Results. The median age of ITP patients was 57 [Q1-Q3:40-74] years with a median platelet count of 41 [25-70] G/L. The female/male sex ratio was 1.9. ITP was considered primary in 92%, 3 patients also presenting antiphospholipid syndrome, Grave disease or Sjogren disease. ITP was newly-diagnosed in 37%, persistent in 13% and chronic in 50% cases.

While the proportion of platelets expressing CD62P was similar between controls and patients, the frequency of platelets binding to PAC-1, i.e. with an activated conformation of GPIIb/IIIa, was higher in ITP patients (2.3% [1.7-3.5] vs. 0.8% [0.6-1.4], p<0.0001), and even higher in patients with platelet count <30 G/L (3.0% [2.3-4.1]).
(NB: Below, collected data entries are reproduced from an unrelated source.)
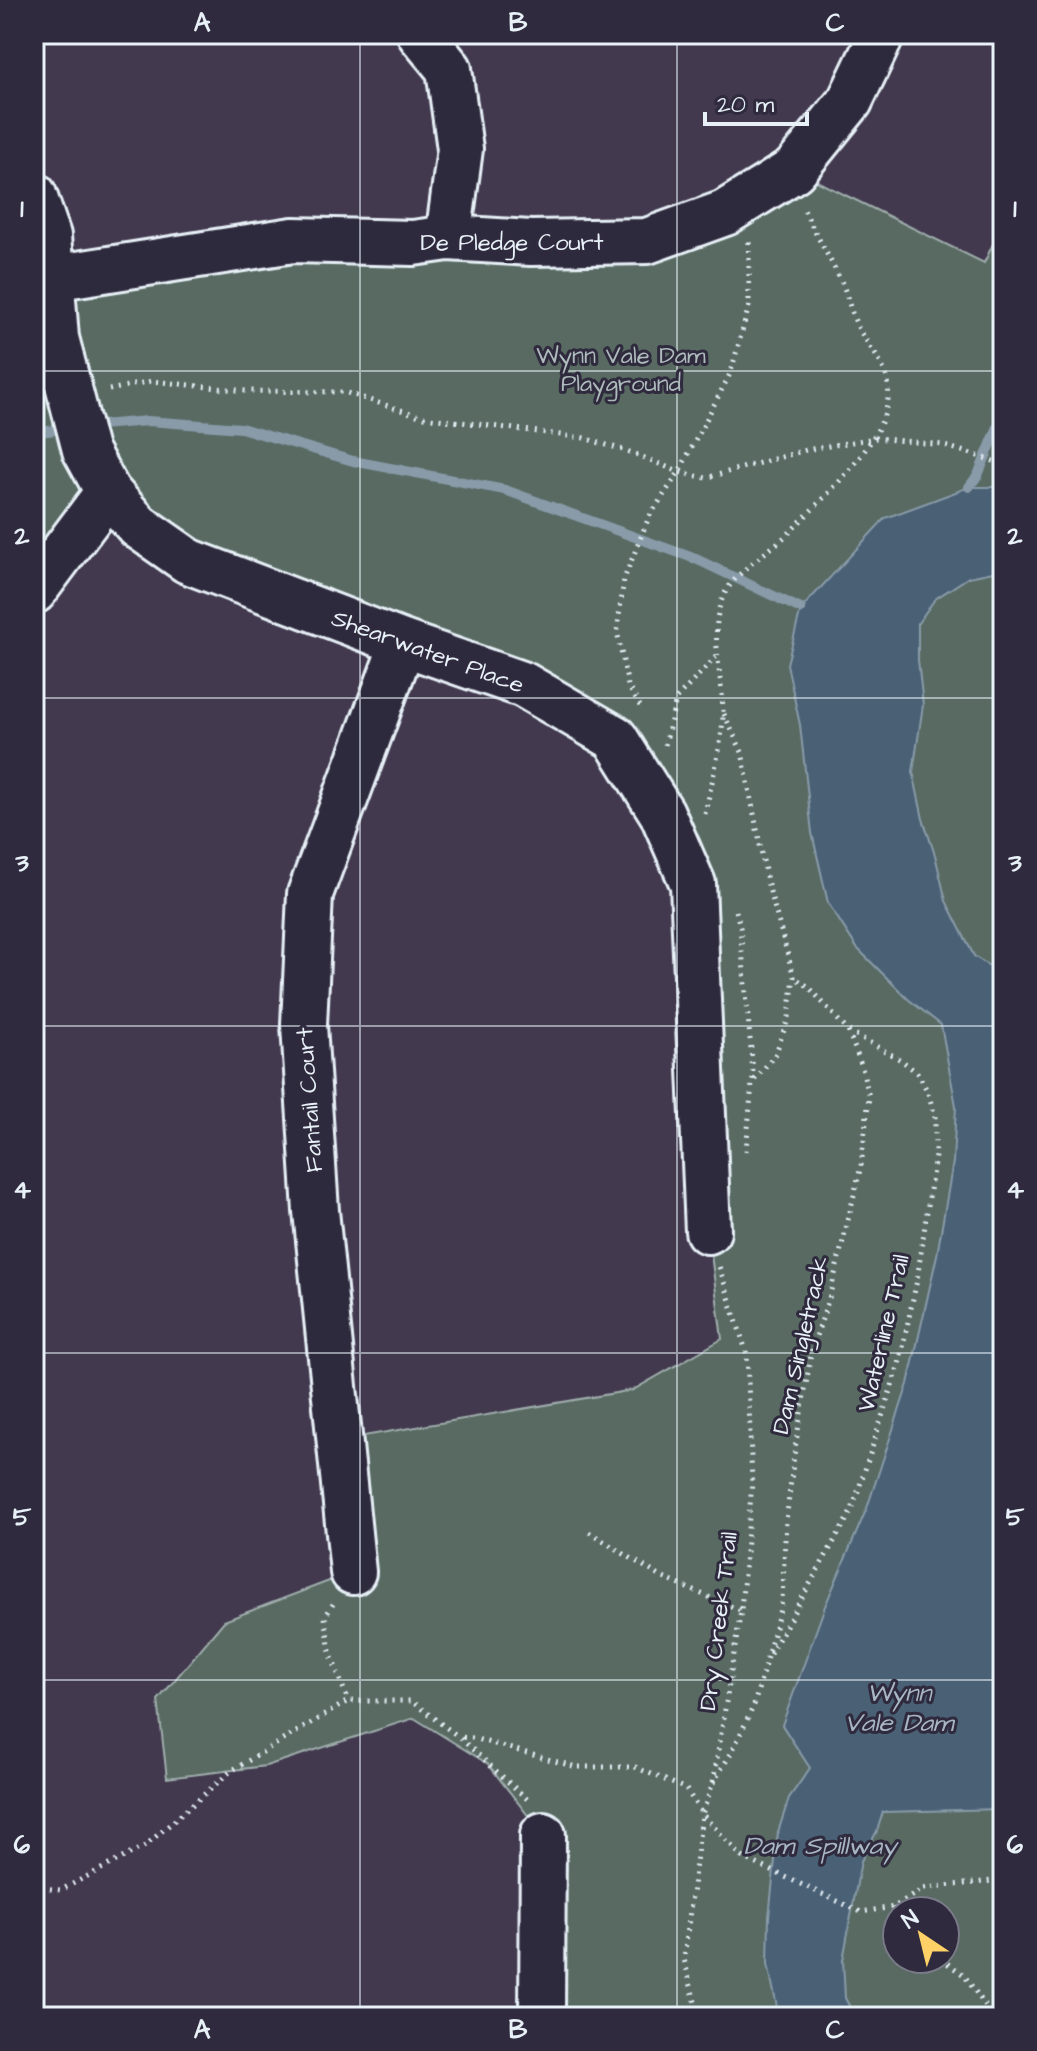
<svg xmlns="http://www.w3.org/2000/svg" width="1037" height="2051" font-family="'Architects Daughter',sans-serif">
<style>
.green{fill:#586a62;stroke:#a0aead;stroke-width:2;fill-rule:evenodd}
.water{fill:#4a6175;stroke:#899ba9;stroke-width:2}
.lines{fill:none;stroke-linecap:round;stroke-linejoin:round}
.stream{stroke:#899ba9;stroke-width:10}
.minor-casing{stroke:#e8f1f8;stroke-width:50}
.path{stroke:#e8f1f8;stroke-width:5;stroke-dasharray:2 6;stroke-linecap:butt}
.minor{stroke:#2f2a3d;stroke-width:44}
.grid{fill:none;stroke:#e8f1f8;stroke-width:2;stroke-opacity:0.55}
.labels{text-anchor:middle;stroke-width:6;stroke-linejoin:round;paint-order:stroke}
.street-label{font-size:24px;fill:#e8f1f8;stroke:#2f2a3d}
.park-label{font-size:24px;fill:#aebbbc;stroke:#2f2a3d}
.water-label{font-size:26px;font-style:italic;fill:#a9b7c4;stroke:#2f2a3d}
.neatline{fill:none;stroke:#e8f1f8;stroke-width:3}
.grid-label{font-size:26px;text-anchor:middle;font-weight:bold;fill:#e8f1f8}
</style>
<rect width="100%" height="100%" fill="#42394e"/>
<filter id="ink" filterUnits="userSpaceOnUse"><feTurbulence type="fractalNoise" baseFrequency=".0125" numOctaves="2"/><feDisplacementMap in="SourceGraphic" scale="16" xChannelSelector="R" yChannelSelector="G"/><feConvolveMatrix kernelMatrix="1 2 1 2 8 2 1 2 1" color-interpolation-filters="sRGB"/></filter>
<g filter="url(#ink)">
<path class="green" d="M794 170 984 263 1003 223V2017H538L543 1835 488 1764 414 1718 266 1766 167 1778 158 1700 224 1621 353 1572 340 1440 633 1390 722 1339 708 1231 693 884 615 738 188 561 108 492 34 588V285L293 240 647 241ZM897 1911H945V1959H897Z"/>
<path class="water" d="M969 487H1003V570L969 577 935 599 918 623V660L923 705 913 772 923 819 935 855 946 901 974 956 994 969 1003 962V1809L883 1812 877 1831 861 1861 843 1960 845 1998 855 2017H779L768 1964 769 1917 778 1832 789 1798 810 1768 782 1725 825 1606 867 1508 908 1384 937 1255 953 1162 956 1106 941 1025 908 999 857 948 828 903 812 833 800 725 787 664 801 609 885 518Z"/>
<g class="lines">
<path class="stream" d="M88 426 148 421 241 428 353 461 505 490 696 559 801 609
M34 433 68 428
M969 487 978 475 1003 415"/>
<g class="minor-casing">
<path id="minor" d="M420 34 449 69 460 149 448 238
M34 195 48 236 56 338 85 450 108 492 138 526 188 561 403 643 524 685 615 738 662 813 693 884 708 1231
M52 278 293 240 413 243 448 238 531 243 647 241 725 213 794 170 850 101 882 34
M34 591 108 492
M353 1572 316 1211 304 1025 310 894 403 643
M542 2017 543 1835"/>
</g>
<path class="path" d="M109 390 152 381 246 391 344 392 423 417 584 438 633 453 679 472 706 478 806 450 875 438 943 445 1003 464
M640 706 628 686 617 631 624 579 649 517 679 472 731 372 749 306V242
M724 714 742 752 767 881 794 977 789 1017 775 1055 752 1083
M665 745 676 699 716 657
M705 814C711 784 723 742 723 713 723 678 707 625 725 593 739 568 771 551 791 531 824 496 895 436 888 384 885 362 866 344 857 325 851 313 848 298 843 285 831 260 816 235 804 210
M736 911 740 927 753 1072 746 1151
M589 1532 661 1577 740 1610
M333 1604 325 1617 330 1652 348 1701
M770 1654 852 1510 899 1364 917 1280 935 1156V1116L928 1093 919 1074 901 1060 849 1031
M713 1783 733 1750 754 1705 782 1602 786 1521 795 1448 812 1349 830 1295 861 1166 869 1097 861 1064 848 1031 809 987 794 977
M527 1799 459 1737 473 1738 576 1767H635L686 1789 702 1814 742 1857 861 1912 894 1907 924 1888 1003 1880
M34 1887 61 1890 145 1846 231 1771 348 1701H411L459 1737
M894 1907 897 1916
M941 1959 964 1975 993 2017
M699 2017 684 1959 702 1814 713 1783 741 1610 752 1483 747 1354 719 1266"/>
<use href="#minor" class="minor"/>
</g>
</g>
<path class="grid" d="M360 34V2017M677 34V2017M34 371H1003M34 698H1003M34 1026H1003M34 1353H1003M34 1680H1003"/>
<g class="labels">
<g class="street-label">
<text x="512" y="250">De Pledge Court</text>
<text transform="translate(428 651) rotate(20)" y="8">Shearwater Place</text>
<text transform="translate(309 1100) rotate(-94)" y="8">Fantail Court</text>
<text transform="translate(883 1333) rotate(-77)" y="8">Waterline Trail</text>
<text transform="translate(800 1345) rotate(-77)" y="8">Dam Singletrack</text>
<text transform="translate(718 1621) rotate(-83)" y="8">Dry Creek Trail</text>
</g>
<g class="park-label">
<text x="621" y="363">Wynn Vale Dam<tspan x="621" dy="28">Playground</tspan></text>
</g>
<g class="water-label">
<text x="899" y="1701">Wynn<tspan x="899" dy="30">Vale Dam</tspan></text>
<text x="820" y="1854">Dam Spillway</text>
</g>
</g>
<rect width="1037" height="2051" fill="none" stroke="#2f2a3d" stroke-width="88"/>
<g transform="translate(921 1935) rotate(325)"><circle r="38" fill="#2f2a3d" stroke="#797a88" stroke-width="2"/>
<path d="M0-6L14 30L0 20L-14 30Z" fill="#ffd166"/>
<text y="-12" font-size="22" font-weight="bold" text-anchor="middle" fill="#e8f1f8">N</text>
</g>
<path d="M705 112v12h102v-12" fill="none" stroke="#e8f1f8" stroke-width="4"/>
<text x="717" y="112" font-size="24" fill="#e8f1f8" stroke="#2f2a3d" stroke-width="6" paint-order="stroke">20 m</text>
<rect x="44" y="44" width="949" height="1963" class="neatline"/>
<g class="grid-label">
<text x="202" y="31">A</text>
<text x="518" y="31">B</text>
<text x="835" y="31">C</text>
<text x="22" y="217">1</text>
<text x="1015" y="217">1</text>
<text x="22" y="544">2</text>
<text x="1015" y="544">2</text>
<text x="22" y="871">3</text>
<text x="1015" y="871">3</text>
<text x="22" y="1198">4</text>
<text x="1015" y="1198">4</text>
<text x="22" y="1525">5</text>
<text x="1015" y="1525">5</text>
<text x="22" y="1853">6</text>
<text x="1015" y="1853">6</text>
<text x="202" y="2038">A</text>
<text x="518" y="2038">B</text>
<text x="835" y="2038">C</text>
</g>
</svg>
The frequency of degranulated platelets assessed by CD63 expression was increased in ITP patients (1.1% [0.7-1.9] vs. 0.4% [0.3-0.7], p<0.0001). The proportions of platelets expressing HLA-DR and costimulatory molecules such as CD40, CD40L, CD80 and CD86 were also higher in ITP as compared to controls (1.4% [0.9-2.8] vs. 0.4% [0.2-1.5], p=0.003; 0.8% [0.4-1.4] vs. 0.2% [0.2-0.5], p=0.0009; 1.9 [0.9-3.6] vs. 0.2 [0.1-0.2], p<0.0001; 3.1% [1.3-4.7] vs. 0.7% [0.6-1.0], p=0.005; 1.6% [1.0-2.9] vs. 0.4% [0.2-0.9], p=0.0008, respectively). The number of platelets expressing the inhibitory molecules PDL1, TGF-β or its anchoring protein GARP, was higher in ITP than in controls (1.2% [0.8-2.5] vs. 0.6% [0.5-1.1], p=0.005; 1.5% [0.9-2.0] vs. 0.6 [0.4-1.1], p=0.0001; 1.1% [0.8-1.7] vs. 0.6% [0.5-0.9], p=0.0007, respectively).
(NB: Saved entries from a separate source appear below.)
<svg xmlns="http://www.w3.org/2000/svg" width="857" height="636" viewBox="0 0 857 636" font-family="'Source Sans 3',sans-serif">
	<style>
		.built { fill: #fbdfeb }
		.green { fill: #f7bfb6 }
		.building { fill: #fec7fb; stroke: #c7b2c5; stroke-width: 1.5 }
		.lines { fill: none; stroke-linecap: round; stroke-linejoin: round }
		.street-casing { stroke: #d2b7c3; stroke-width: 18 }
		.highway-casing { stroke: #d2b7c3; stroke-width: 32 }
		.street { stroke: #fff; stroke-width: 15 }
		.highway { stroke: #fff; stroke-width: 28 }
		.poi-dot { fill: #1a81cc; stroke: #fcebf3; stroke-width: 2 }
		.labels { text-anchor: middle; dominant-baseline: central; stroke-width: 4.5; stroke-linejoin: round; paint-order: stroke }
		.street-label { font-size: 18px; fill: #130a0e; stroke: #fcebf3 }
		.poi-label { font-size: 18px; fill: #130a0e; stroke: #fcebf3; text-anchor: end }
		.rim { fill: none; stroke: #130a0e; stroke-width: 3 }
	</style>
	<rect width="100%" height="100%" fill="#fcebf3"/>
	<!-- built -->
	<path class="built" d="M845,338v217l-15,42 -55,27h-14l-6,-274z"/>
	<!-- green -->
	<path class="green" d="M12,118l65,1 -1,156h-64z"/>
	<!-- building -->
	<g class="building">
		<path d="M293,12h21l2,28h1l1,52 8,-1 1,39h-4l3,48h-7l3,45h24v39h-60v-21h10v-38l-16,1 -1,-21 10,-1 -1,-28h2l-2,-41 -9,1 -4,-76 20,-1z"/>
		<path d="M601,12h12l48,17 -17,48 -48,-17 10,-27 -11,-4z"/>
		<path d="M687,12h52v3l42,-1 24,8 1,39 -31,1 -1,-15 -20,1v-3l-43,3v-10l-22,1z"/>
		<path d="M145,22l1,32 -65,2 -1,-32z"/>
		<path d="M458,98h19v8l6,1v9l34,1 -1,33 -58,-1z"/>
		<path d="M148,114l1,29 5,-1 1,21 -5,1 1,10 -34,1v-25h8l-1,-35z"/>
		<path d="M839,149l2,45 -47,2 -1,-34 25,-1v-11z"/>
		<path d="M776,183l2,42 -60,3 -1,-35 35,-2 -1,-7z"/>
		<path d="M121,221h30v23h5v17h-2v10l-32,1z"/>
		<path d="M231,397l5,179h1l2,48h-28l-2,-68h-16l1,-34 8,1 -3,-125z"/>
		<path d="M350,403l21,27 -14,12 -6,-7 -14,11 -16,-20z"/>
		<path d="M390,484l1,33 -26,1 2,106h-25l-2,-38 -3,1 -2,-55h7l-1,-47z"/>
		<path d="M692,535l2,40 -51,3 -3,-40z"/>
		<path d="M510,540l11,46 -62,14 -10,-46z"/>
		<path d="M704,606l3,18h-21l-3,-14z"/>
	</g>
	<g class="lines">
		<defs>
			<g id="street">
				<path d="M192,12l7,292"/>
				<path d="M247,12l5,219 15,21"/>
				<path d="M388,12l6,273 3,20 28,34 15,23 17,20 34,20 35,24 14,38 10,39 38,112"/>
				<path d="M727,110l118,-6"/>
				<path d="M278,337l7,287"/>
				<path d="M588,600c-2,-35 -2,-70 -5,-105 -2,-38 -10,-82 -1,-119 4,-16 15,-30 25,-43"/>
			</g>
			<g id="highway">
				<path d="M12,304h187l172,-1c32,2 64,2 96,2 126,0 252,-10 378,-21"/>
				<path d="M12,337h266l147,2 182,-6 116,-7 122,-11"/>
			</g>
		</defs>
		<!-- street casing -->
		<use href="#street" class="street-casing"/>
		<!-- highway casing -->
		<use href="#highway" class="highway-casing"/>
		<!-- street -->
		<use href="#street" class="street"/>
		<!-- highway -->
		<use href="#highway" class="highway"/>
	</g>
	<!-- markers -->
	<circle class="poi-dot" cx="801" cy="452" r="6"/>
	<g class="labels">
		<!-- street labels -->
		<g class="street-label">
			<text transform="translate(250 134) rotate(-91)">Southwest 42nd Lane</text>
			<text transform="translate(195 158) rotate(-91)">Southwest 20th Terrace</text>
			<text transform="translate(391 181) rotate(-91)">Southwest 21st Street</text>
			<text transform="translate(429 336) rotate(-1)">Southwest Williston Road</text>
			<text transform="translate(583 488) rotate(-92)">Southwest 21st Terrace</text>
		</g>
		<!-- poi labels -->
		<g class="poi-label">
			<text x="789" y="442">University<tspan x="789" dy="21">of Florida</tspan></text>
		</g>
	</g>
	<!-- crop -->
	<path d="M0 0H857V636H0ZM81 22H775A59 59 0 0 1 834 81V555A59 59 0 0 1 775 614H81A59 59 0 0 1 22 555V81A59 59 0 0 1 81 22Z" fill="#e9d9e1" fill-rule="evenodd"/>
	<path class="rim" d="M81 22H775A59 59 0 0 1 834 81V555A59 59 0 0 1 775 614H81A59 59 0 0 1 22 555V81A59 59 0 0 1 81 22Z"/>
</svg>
Coculture of CD4 T cells with platelets led to an inhibition of their proliferation, that was higher in ITP than in controls (66.6% [53.2-77.3] vs. 47.4% [28.6-55.6], p=0.01). There was also an induction of Th17 cells in presence of platelets (1.9% [1.2-2.4] to 3.3% [2.0-4.6], p=0.01), while Th1 and Th2 percentages remained stable. Platelets also promoted the expression of inhibitory molecules by CD4 T cells, such as TGF-β (0.9% [0.7-1.2] to 3.9% [2.9-5.7], p=0.002) and CTLA-4 (3.9% [2-6] to 9.2% [6.6-24.1], p=0.001). Finally, platelets induced regulatory T cell differentiation (2.4% [1.1-4.0] to 7.7% [4.6-12.0], p=0.002).
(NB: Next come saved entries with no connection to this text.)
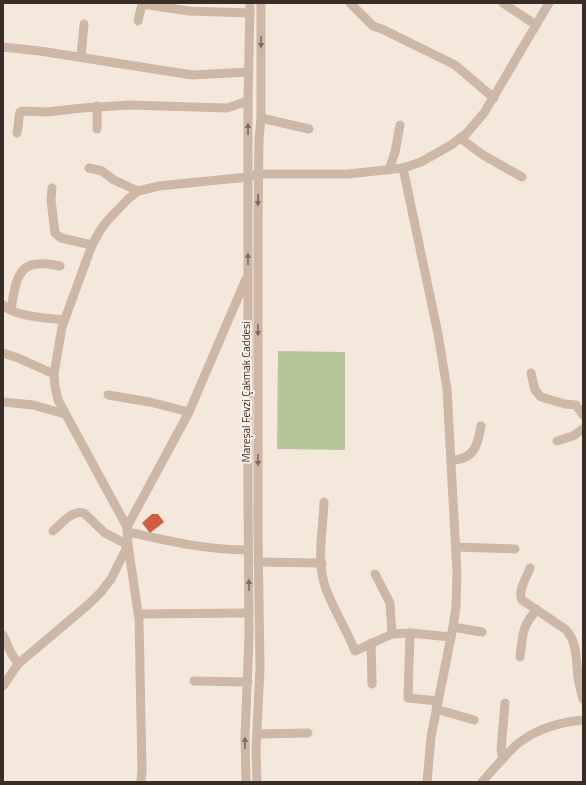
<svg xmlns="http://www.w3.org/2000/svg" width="586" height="785" font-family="'Titillium Web',sans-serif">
  <rect width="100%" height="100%" fill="#f4e8dc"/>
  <path fill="#b7c59a" d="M278 351 345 352V450L277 449Z"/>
  <path fill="#d05e3e" d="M152 514H158L164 522 150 533 142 523Z"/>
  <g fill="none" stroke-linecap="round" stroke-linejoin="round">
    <g stroke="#cdb7a6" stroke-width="9">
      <path d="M350 3 373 26 382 29 455 65 494 98"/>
      <path d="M503 3 536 25"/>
      <path d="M138 21 142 4 189 11 250 13"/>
      <path d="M3 47 40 51 192 75 249 72"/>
      <path d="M81 57 84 24"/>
      <path d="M97 106V129"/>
      <path d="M261 118 309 129"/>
      <path d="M17 133C19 126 18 119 20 112L22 111 47 112 82 108 130 105 227 108 248 101"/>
      <path d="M460 138 483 155 522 177"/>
      <path d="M89 168 102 171 114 180 138 191"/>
      <path d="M403 168 438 334 447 389 457 573 456 606 453 627 431 737 427 782"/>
      <path d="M389 170 395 152 400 125"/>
      <path d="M52 188 51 200 55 233 61 238 92 245"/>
      <path d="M3 305C15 317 48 318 64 320"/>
      <path d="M11 310C14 293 15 264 38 264 45 263 53 265 60 266"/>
      <path d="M3 353 18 358 54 374"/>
      <path d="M531 373 535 390 541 397 565 404 576 405 583 415"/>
      <path d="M108 395 150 402 189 412"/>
      <path d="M3 402 33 405 65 414"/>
      <path d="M557 441 573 436 583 429"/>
      <path d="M451 460C474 460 478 445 481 426"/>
      <path d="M324 502C323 527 317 559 324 583 331 606 346 628 355 651L392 634 410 633 451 637"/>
      <path d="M127 527 58 400 55 386 54 374 62 327 92 245 101 229 108 220 128 199 138 191 159 186 248 177 258 174H348L403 168 421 162 451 145 466 134 484 113 549 3"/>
      <path d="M53 531C62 523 72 510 84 513L105 533 128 545 139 619 142 770 141 782"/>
      <path d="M128 532C168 541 207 550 248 550"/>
      <path d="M456 547 515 549"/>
      <path d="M258 562 322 563"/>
      <path d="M530 568C527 577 517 591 522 600L565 629C578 642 576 661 578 677 579 685 581 692 583 699"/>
      <path d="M375 574 390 603 392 634"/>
      <path d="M138 614 249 613"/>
      <path d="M453 627 482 632"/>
      <path d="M410 633 408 698 438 701"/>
      <path d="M3 635 10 651 18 664"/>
      <path d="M371 643 372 684"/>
      <path d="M520 657C523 636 521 626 537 610"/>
      <path d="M194 681 248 682"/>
      <path d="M3 686 18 664 90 603 101 592 111 579 128 545 127 527 189 412 246 279"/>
      <path d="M436 709 474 720"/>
      <path d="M258 734 308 733"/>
      <path d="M503 759 501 750 505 703"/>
      <path d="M246 782 245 737 249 637 248 490V101L250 3"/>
      <path d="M257 782 256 750 260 668 258 533V222L259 139 261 118V3"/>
      <path d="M482 782C493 770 508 751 520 742 539 728 560 722 583 720"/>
    </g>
  </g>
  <defs><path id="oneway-solid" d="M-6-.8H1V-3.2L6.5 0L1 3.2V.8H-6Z"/></defs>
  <g fill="#7c6b61">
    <use href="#oneway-solid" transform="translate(261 42) rotate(90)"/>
    <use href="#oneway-solid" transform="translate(248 129) rotate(-90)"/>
    <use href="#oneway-solid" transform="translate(258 200) rotate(91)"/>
    <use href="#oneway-solid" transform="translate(248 259) rotate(-90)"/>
    <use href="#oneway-solid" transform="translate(258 330) rotate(90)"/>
    <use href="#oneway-solid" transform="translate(258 460) rotate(90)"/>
    <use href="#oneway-solid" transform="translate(249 585) rotate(-91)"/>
    <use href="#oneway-solid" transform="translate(245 743) rotate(-90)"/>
  </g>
  <g text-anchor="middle" stroke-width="4" stroke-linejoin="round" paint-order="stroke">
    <g font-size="11" fill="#392d28" stroke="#fbf2e9">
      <text transform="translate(246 392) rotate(-90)" y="4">Mareşal Fevzi Çakmak Caddesi</text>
    </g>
  </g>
  <rect width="586" height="785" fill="none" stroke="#392d28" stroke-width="8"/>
</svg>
Conclusion. The proportions of activated platelets, together with platelets expressing pro- and anti-inflammatory markers are increased in ITP. In vitro, platelets promote a Th17 skewing. However, this is associated with increased expression of the inhibitory molecules CTLA-4 and TGF-β by CD4 T cells, as well as increased differentiation toward regulatory T cells, arguing for a global inhibitory effect, as supported by the inhibition of CD4 T cell proliferation. Given the reduced platelet count in ITP, this effect is most probably abrogated, suggesting that low platelet count might contribute to the pro-inflammatory CD4 T cell response in ITP. On the other hand, normalization of platelet count upon therapies might directly participate to remission by restoring immune tolerance.